When it comes to walk-in freezers and coolers, no matter how sophisticated the mechanical refrigeration systems or how well maintained, those who are responsible for such units always fret a bit about product integrity, especially if it is a food product. The issues relate to the possibility of mold, fungal spores, bacteria, and ethylene gas and acids. The latest mechanical technologies are designed to deal with such issues along with the need for proper installation and servicing.
|This passive filter is designed to deal with food integrity issues in freezers and coolers.|
Now a new product has entered the refrigeration market designed to further deal with food integrity issues in freezers and coolers. It is a passive filter called Filtirite™ developed by Dr. Joseph Caudle and manufactured by AirSciences International Inc. of Tampa, Florida.
In a telephone interview, Caudle talked about the filters, which have been improved with a new mineral formula in the past few months. Caudle received a patent on his proprietary filter technology in April 2014. While previous versions of the AirSciences filters are now in restaurants, food warehouses, and amusement park locations in seven states (including Universal Studios in Orlando, Florida, for the past six years), AirSciences is now seeking to make a stronger push into the refrigeration sector with its new formula. Air conditioning systems are also a target.

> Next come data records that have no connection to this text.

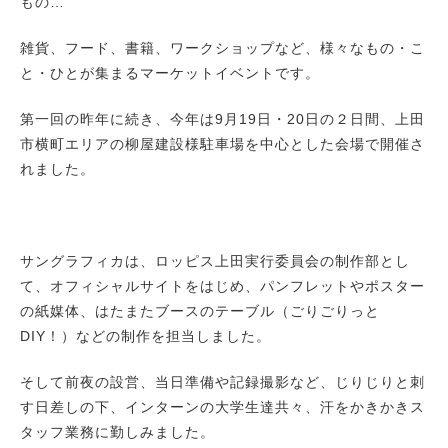
もの…
雑貨、フード、書籍、ワークショップなど、様々なもの・こ
と・ひとが集まるマーケットイベントです。
第一回の昨年に続き、今年は9月19日・20日の２日間、上田
市横町エリアの柳屋建設様駐車場を中心とした会場で開催さ
れました。
サングラフィカは、ロッピス上田実行委員会の制作部とし
て、オフィシャルサイトをはじめ、パンフレットやポスター
の紙媒体、はたまたブースのテーブル（ごりごりっと
DIY！）などの制作を担当しました。
そして前夜の設営、当日準備や記録撮影など、じりじりと刺
す日差しの下、インターンの大学生達共々、汗をかきかきス
タッフ業務に勤しみました。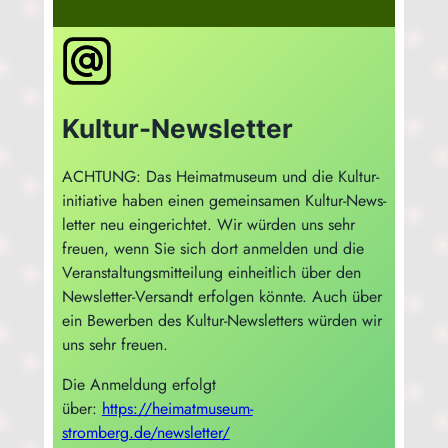
Kultur-Newsletter
ACHTUNG: Das Hei­mat­mu­se­um und die Kul­tur­
in­itia­ti­ve haben einen gemein­sa­men Kul­tur-News­
let­ter neu ein­ge­rich­tet. Wir wür­den uns sehr
freu­en, wenn Sie sich dort anmel­den und die
Ver­an­stal­tungs­mit­tei­lung ein­heit­lich über den
News­let­ter-Ver­sandt erfol­gen könn­te. Auch über
ein Bewer­ben des Kul­tur-News­let­ters wür­den wir
uns sehr freuen.
Die Anmel­dung erfolgt
über:
https://heimatmuseum-
stromberg.de/newsletter/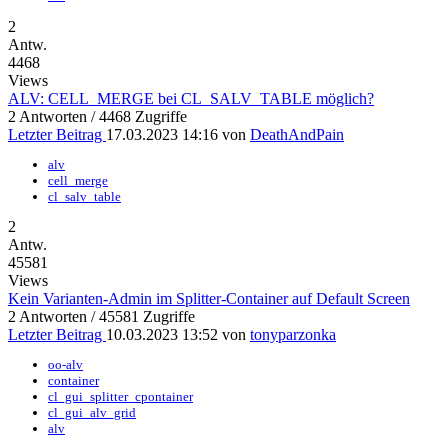
2
Antw.
4468
Views
ALV: CELL_MERGE bei CL_SALV_TABLE möglich?
2 Antworten / 4468 Zugriffe
Letzter Beitrag
17.03.2023 14:16 von
DeathAndPain
alv
cell_merge
cl_salv_table
2
Antw.
45581
Views
Kein Varianten-Admin im Splitter-Container auf Default Screen
2 Antworten / 45581 Zugriffe
Letzter Beitrag
10.03.2023 13:52 von
tonyparzonka
oo-alv
container
cl_gui_splitter_cpontainer
cl_gui_alv_grid
alv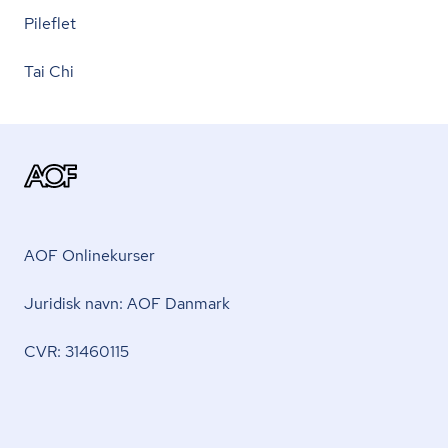
Pileflet
Tai Chi
AOF Onlinekurser
Juridisk navn: AOF Danmark
CVR: 31460115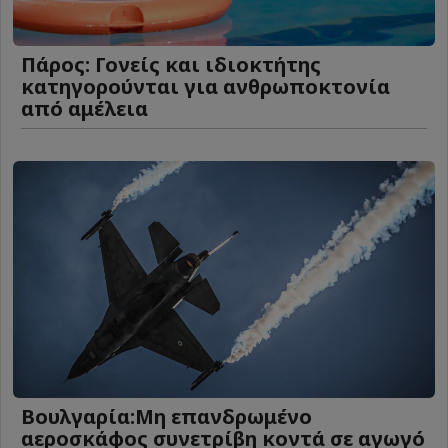
Πάρος: Γονείς και ιδιοκτήτης
κατηγορούνται για ανθρωποκτονία
από αμέλεια
Βουλγαρία:Μη επανδρωμένο
αεροσκάφος συνετρίβη κοντά σε αγωγό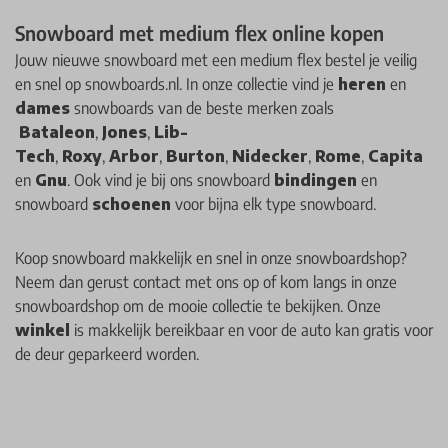
Snowboard met medium flex online kopen
Jouw nieuwe snowboard met een medium flex bestel je veilig
en snel op snowboards.nl. In onze collectie vind je
heren
en
dames
snowboards van de beste merken zoals
Bataleon
,
Jones
,
Lib-
Tech
,
Roxy
,
Arbor
,
Burton
,
Nidecker
,
Rome
,
Capita
en
Gnu
. Ook vind je bij ons snowboard
bindingen
en
snowboard
schoenen
voor bijna elk type snowboard.
Koop snowboard
makkelijk en snel in onze snowboardshop?
Neem dan gerust contact met ons op of kom langs in onze
snowboardshop om de mooie collectie te bekijken.
Onze
winkel
is makkelijk bereikbaar en voor de auto kan gratis voor
de deur geparkeerd worden.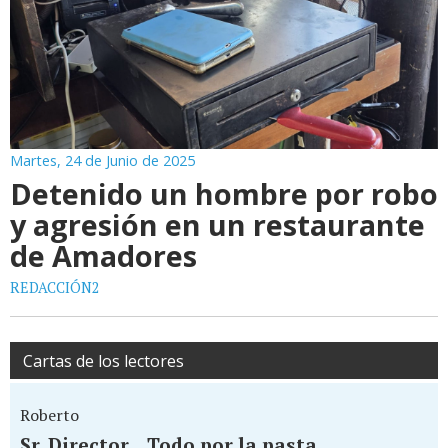
Martes, 24 de Junio de 2025
Detenido un hombre por robo
y agresión en un restaurante
de Amadores
REDACCIÓN2
Cartas de los lectores
Roberto
Sr. Director... Todo por la pasta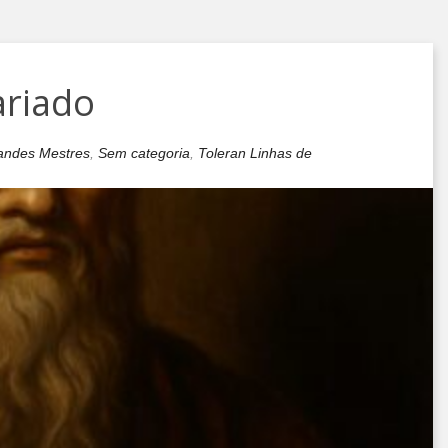
ariado
andes Mestres
,
Sem categoria
,
Toleran Linhas de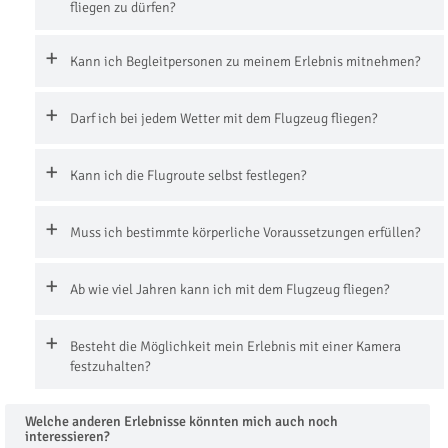
fliegen zu dürfen?
Kann ich Begleitpersonen zu meinem Erlebnis mitnehmen?
Darf ich bei jedem Wetter mit dem Flugzeug fliegen?
Kann ich die Flugroute selbst festlegen?
Muss ich bestimmte körperliche Voraussetzungen erfüllen?
Ab wie viel Jahren kann ich mit dem Flugzeug fliegen?
Besteht die Möglichkeit mein Erlebnis mit einer Kamera
festzuhalten?
Welche anderen Erlebnisse könnten mich auch noch
interessieren?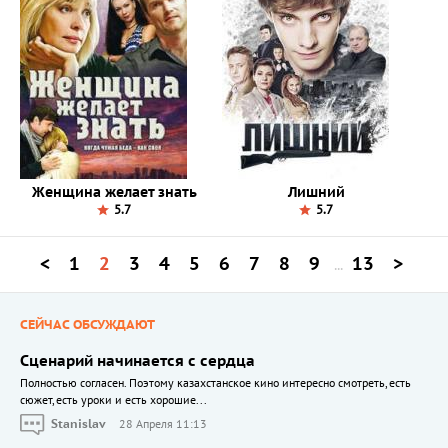
Женщина желает знать
Лишний
5.7
5.7
<
1
2
3
4
5
6
7
8
9
13
>
...
СЕЙЧАС ОБСУЖДАЮТ
Сценарий начинается с сердца
Полностью согласен. Поэтому казахстанское кино интересно смотреть, есть
сюжет, есть уроки и есть хорошие...
Stanislav
28 Апреля 11:13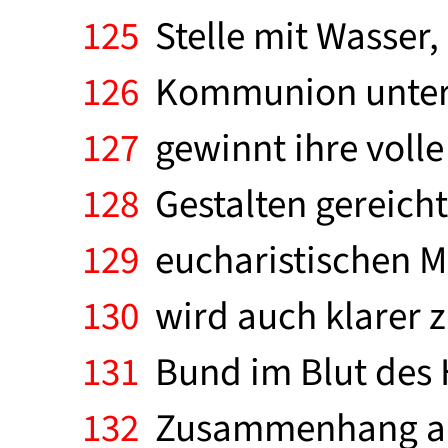
125
Stelle mit Wasser,
126
Kommunion unter 
127
gewinnt ihre volle
128
Gestalten gereicht
129
eucharistischen Ma
130
wird auch klarer 
131
Bund im Blut des 
132
Zusammenhang aufg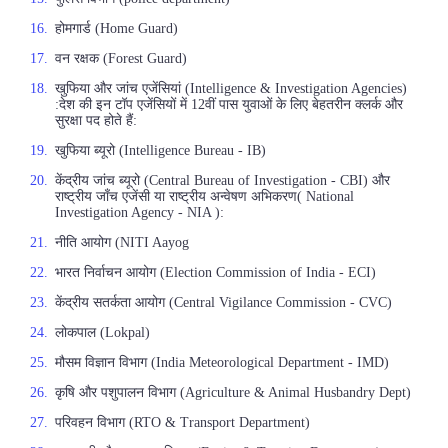
होमगार्ड (Home Guard)
वन रक्षक (Forest Guard)
खुफिया और जांच एजेंसियां (Intelligence & Investigation Agencies)
:देश की इन टॉप एजेंसियों में 12वीं पास युवाओं के लिए बेहतरीन क्लर्क और
सुरक्षा पद होते हैं:
खुफिया ब्यूरो (Intelligence Bureau - IB)
केंद्रीय जांच ब्यूरो (Central Bureau of Investigation - CBI) और
राष्ट्रीय जाँच एजेंसी या राष्ट्रीय अन्वेषण अभिकरण( National
Investigation Agency - NIA ):
नीति आयोग (NITI Aayog
भारत निर्वाचन आयोग (Election Commission of India - ECI)
केंद्रीय सतर्कता आयोग (Central Vigilance Commission - CVC)
लोकपाल (Lokpal)
मौसम विज्ञान विभाग (India Meteorological Department - IMD)
कृषि और पशुपालन विभाग (Agriculture & Animal Husbandry Dept)
परिवहन विभाग (RTO & Transport Department)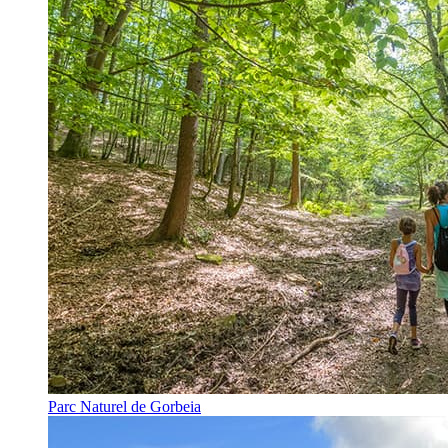
Parc Naturel de Gorbeia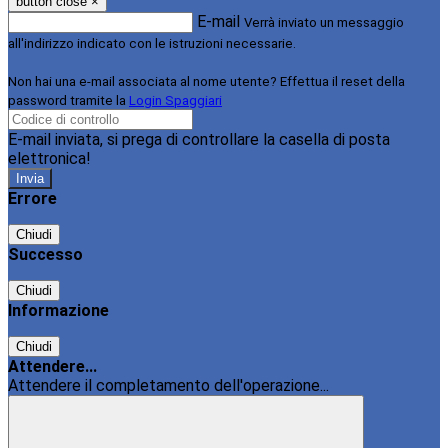
button close
×
E-mail
Verrà inviato un messaggio
all'indirizzo indicato con le istruzioni necessarie.
Non hai una e-mail associata al nome utente? Effettua il reset della
password tramite la
Login Spaggiari
E-mail inviata, si prega di controllare la casella di posta
elettronica!
Errore
Chiudi
Successo
Chiudi
Informazione
Chiudi
Attendere...
Attendere il completamento dell'operazione...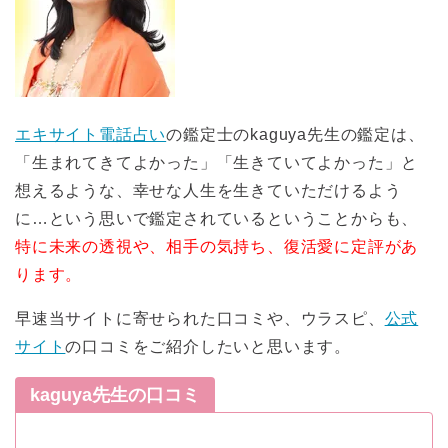
エキサイト電話占い
の鑑定士のkaguya先生の鑑定は、
「生まれてきてよかった」「生きていてよかった」と
想えるような、幸せな人生を生きていただけるよう
に…という思いで鑑定されているということからも、
特に未来の透視や、相手の気持ち、復活愛に定評があ
ります。
早速当サイトに寄せられた口コミや、ウラスピ、
公式
サイト
の口コミをご紹介したいと思います。
kaguya先生の口コミ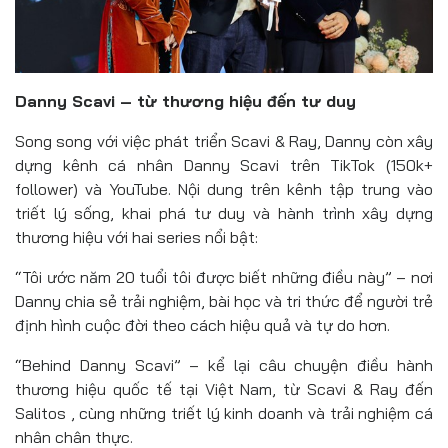
Danny Scavi – từ thương hiệu đến tư duy
Song song với việc phát triển Scavi & Ray, Danny còn xây
dựng kênh cá nhân Danny Scavi trên TikTok (150k+
follower) và YouTube. Nội dung trên kênh tập trung vào
triết lý sống, khai phá tư duy và hành trình xây dựng
thương hiệu với hai series nổi bật:
“Tôi ước năm 20 tuổi tôi được biết những điều này” – nơi
Danny chia sẻ trải nghiệm, bài học và tri thức để người trẻ
định hình cuộc đời theo cách hiệu quả và tự do hơn.
“Behind Danny Scavi” – kể lại câu chuyện điều hành
thương hiệu quốc tế tại Việt Nam, từ Scavi & Ray đến
Salitos , cùng những triết lý kinh doanh và trải nghiệm cá
nhân chân thực.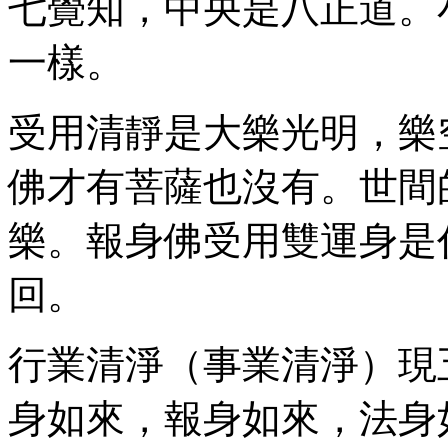
七覺知，中央是八正道。
一樣。
受用清靜是大樂光明，樂
佛才有菩薩也沒有。世間
樂。報身佛受用雙運身是
回。
行業清淨（事業清淨）現
身如來，報身如來，法身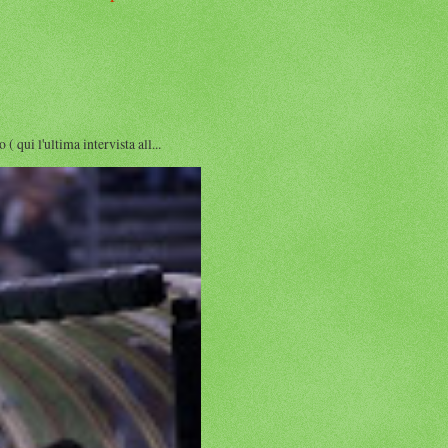
i l'ultima intervista all...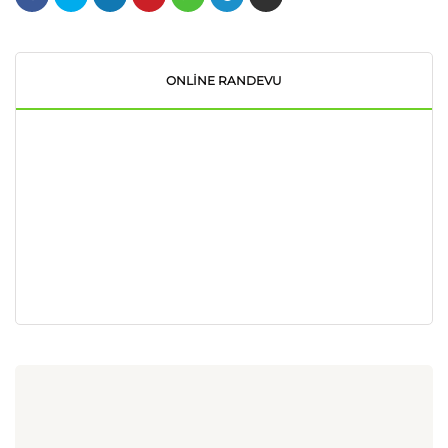
ONLINE RANDEVU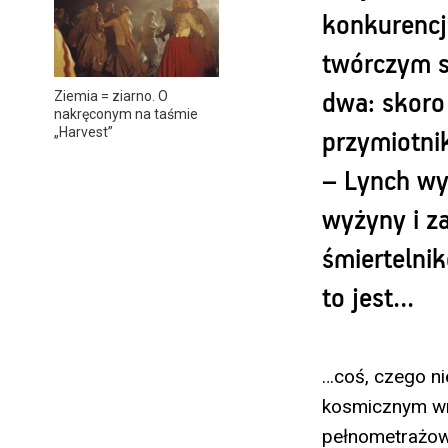
konkurencj
twórczym s
Ziemia = ziarno. O
dwa: skoro 
nakręconym na taśmie
„Harvest”
przymiotni
– Lynch wy
wyżyny i z
śmiertelnik
to jest…
…coś, czego ni
kosmicznym wr
pełnometrażowe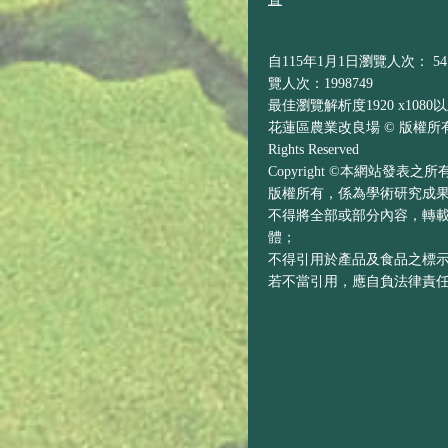
自115年1月1日瀏覽人次： 541
覽人次：1998749
最佳瀏覽解析度1920 x1080
花蓮區農業改良場 © 版權所有 H
Rights Reserved
Copyright ©本網站發表
版權所有，係為學術研究成
不得將全部或部分內容，轉
體；
不得引用於產品及食品之標
若不當引用，應自負法律責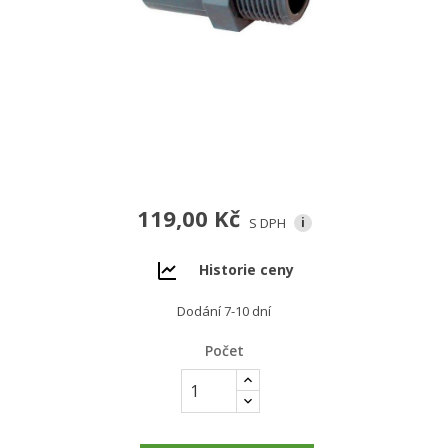
119,00 Kč
S DPH
i
Historie ceny
Dodání 7-10 dní
Počet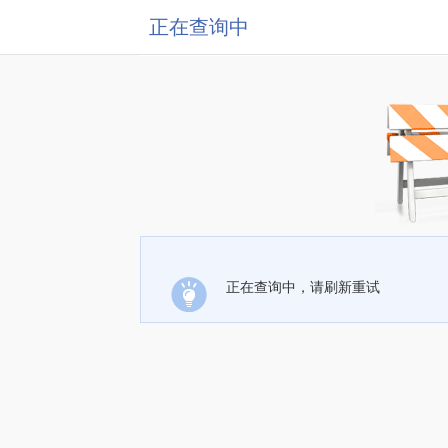
正在查询中
正在查询中，请刷新重试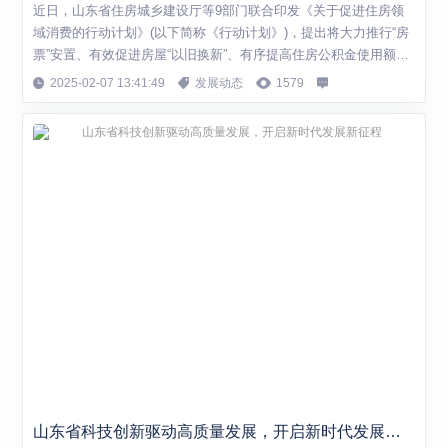
近日，山东省住房城乡建设厅等9部门联合印发《关于促进住房领
域消费的行动计划》(以下简称《行动计划》)，提出将大力推行“房
票”安置、有效促进房屋“以旧换新”、有序提高住房公积金使用额度
等20条政策措施，促进住房领域消费。 当前房地产政策利好持
2025-02-07 13:41:49
发展动态
1579
续，是刚需和改善型购房的有利时机。《行动计划》提出，将充分
释放房地产存量增量政策红利。一方面，在城市更新、城中村改造
等涉及房屋征收工作中，推行“房票...
山东省科技创新驱动高质量发展，开启新时代发展新征程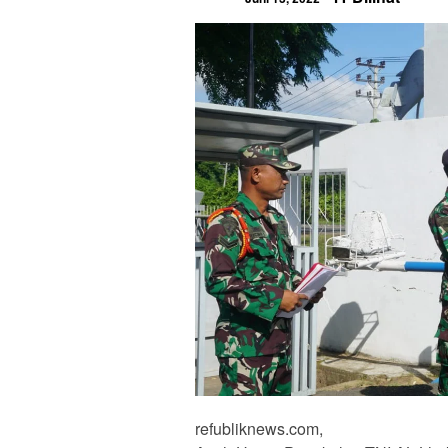
refubliknews.com,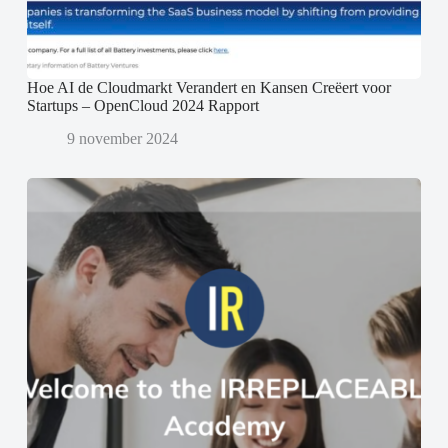
Hoe AI de Cloudmarkt Verandert en Kansen Creëert voor
Startups – OpenCloud 2024 Rapport
9 november 2024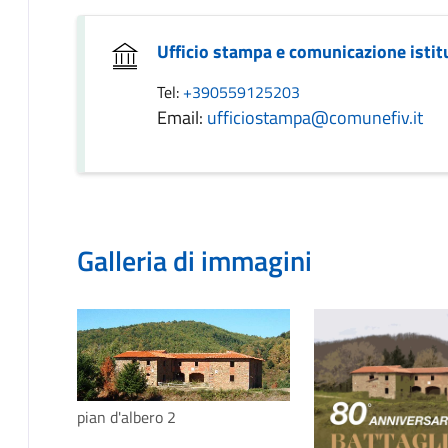
Ufficio stampa e comunicazione istit
Tel:
+390559125203
Email:
ufficiostampa@comunefiv.it
Galleria di immagini
pian d'albero 2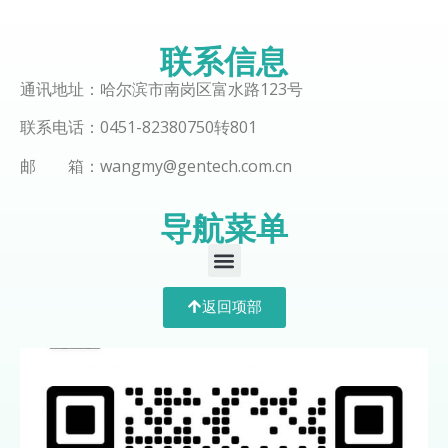
联系信息
通讯地址：哈尔滨市南岗区富水路123号
联系电话：0451-82380750转801
邮 箱：wangmy@gentech.com.cn
导航菜单
返回项部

Speaking of the filters, Caudle said, “These filters hang inside the freezer, cooler, or air conditioning plenum. They attract excess humidity and air pollutants, including bacteria, fungal spores, viruses, gaseous molecules such as ethylene gas and acids, as well as odors. The initial key to our filters’ effectiveness is to prevent the dew point from occurring in refrigerators and freezers. Just as the relative humidity approaches 100 percent, the mineral matrix adsorbs enough additional humidity to keep the dew point from occurring. The filters keep refrigerators dry and freezers free of ice.” He added that the filters can “reduce refrigeration compressor run time by keeping humidity lower. Contractors will see their units run dryer. In freezers you may be able to reduce the number of defrost cycles per day.”
How the Filters Work
At the company’s website (www.airsciences.us) it says, “The filters attract microscopic air pollutants, including a broad variety of spores, bacteria, hyphal fragments, insect fragments, and other particulate air pollutants into the mineral structure. Since these filters are passive, they can adsorb the very smallest (and most dangerous) air pollutant particles.
“In refrigerators, operating temperatures (at the same thermostat setting) are reduced an average of 2-4°F. The relative humidity is reduced so that it almost never reaches 100 percent, meaning that condensation is not formed. As a result, the refrigerator runs dry; the compressor runs only 50-60 percent of its previous run time, saving large amounts of electricity.”
For freezers, the site references a study done at the Volusia County (Florida) Schools. “The freezers liked the effect of the filters. They decreased from an average of 3.83°F to -1.35°, or a 5.18° improvement, while the average daily outside temperature was rising 3.5°. All odors, freezer burn, and surface ice were eliminated.” Caudle added that further test results not yet reflected on the website indicate an average 10-12°F temperature reduction in freezers: “Recently, a large freezer at Nu Vista Foods Group in Tampa fell from 5°F to -22°F in four weeks, requiring a large thermostat adjustment,” he said.
Caudle said the filters are mineral-based. For contractors, an aftermarket version of the filters can be sent to contractors periodically to provide for their clients’ walk-in units. The filters must be changed out monthly. AirSciences provides reminder texts to clients on the first of each month to assist with change-outs. It was noted that an Internet sales group in Michigan which works with food service franchisers plans to offer the filter as a “value added.”
“Our subscriptions and leases are normally month-to-month,” Caudle pointed out.
Caudle also said AirSciences is seeking to work with OEMs for his patented automated filtration system called the “Temperature Pump,” to be manufactured as part of their reach-in freezers, coolers, and air conditioning equipment. The Temperature Pump removes humidity and pollutants from these systems, above and beyond what other filters remove, with no air loss, Caudle said.